Vinay Menon, Toronto Star --- That’s right. Hockey has gotten downright boring.Reading this article, I can relate. This year during the 2016 Stanely Cup Playoffs I found myself watching Netflix instead of some of the series. I told a buddy of mine that the matchup between the Lightning and the Penguins was the best series of the 2106 Stanley Cup Playoffs. In my humble opinion, the second best series was between the Capitals and the Penguins.
This season that just ended in triumph for the Pittsburgh Penguins will be remembered by many Canadians as the season they forgot about hockey and didn’t miss it one bit. Yes, our national mediocrity — this was the first season no Canadian team earned a spot in the playoffs since 1970 — did much to torch our enthusiasm.
But the slow melting started years ago.
Forget who hosts on TV. The underlying apathy and malaise of who watches is what stakeholders should be scrutinizing through their corporate visors. Is the problem league overexpansion? Is it NHL Commissioner Gary Bettman’s remarkable capacity to be the most grating executive in any professional league? Is it on-ice changes?
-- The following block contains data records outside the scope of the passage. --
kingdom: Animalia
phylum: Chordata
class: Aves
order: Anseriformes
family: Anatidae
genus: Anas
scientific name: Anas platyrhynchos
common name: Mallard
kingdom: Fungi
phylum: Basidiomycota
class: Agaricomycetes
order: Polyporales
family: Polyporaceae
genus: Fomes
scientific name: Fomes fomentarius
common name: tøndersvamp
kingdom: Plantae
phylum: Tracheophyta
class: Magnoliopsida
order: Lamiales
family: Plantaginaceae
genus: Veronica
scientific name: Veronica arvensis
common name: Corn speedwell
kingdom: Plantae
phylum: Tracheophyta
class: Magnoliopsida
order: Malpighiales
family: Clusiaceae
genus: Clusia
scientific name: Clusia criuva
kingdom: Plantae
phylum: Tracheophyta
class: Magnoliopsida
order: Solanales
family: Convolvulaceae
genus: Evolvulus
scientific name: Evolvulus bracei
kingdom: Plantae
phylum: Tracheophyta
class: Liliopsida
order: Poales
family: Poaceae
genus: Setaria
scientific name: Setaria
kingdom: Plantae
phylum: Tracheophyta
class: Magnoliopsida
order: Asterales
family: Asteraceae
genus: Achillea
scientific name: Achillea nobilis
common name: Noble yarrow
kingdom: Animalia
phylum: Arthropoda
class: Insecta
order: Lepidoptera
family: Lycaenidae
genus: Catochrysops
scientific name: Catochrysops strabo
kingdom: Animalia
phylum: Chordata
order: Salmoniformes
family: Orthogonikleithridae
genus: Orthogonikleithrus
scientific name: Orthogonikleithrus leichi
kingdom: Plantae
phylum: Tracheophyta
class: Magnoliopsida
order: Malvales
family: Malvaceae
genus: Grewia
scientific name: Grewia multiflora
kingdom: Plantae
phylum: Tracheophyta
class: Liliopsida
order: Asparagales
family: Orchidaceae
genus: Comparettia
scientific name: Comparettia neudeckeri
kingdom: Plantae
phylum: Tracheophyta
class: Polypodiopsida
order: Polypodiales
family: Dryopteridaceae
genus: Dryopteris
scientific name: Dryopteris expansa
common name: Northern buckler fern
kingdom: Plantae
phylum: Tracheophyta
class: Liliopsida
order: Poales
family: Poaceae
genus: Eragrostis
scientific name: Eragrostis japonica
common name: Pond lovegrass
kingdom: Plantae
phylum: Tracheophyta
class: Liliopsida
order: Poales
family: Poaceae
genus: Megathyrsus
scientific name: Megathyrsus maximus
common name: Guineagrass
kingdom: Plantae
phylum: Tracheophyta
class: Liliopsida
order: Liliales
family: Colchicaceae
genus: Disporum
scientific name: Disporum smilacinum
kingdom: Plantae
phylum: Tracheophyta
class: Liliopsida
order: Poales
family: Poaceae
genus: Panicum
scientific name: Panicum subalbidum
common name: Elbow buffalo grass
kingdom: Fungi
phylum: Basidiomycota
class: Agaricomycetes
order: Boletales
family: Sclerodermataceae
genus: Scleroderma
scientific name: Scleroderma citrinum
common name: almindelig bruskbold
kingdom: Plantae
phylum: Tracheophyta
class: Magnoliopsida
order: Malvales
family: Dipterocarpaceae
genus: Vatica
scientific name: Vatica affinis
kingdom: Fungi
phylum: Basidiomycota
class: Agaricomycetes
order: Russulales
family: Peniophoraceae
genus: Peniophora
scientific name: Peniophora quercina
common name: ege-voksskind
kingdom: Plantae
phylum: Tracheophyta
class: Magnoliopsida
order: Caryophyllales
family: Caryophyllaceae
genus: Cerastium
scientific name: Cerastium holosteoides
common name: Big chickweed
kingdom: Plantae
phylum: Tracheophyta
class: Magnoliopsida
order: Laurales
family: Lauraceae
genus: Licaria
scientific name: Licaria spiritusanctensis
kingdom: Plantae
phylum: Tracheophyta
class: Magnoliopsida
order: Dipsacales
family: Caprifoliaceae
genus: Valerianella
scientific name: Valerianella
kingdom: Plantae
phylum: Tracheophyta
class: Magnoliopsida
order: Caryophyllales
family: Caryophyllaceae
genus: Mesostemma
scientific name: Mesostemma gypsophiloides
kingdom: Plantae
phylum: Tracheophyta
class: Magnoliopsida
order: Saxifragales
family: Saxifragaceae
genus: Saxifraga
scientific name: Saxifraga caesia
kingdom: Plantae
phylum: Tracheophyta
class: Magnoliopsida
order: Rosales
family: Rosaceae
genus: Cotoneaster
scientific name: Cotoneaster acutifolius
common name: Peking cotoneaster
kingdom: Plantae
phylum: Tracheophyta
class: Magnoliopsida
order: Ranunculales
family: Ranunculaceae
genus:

Also, during this year's Stanley Cup Playoffs, there were no villains, no players to despise. There were no real controversies. I found the playoffs to be very vanilla and at times very boring. There were no Kings, no Blackhawks after the first round. No players that you could vilify. For the first time in a very long time, there were no Canadian teams. Not one. There were no players like Alex Burrows or Brad Marchand to hate on. I thought the playoffs were very B-O-R-I-N-G.
To be honest with you, I am glad that the 2015-16 NHL season is over. After watching the hometown seal the deal for the first time in 16 years, I was emotionally drained. Nothing could compare to the UND's title drive. When the Wild took a dive in the first round, I basically lost interest. When the last UND alum was eliminated from the playoffs, I checked out. there was nothing there to keep my attention. So, again, I can relate with the Canadians.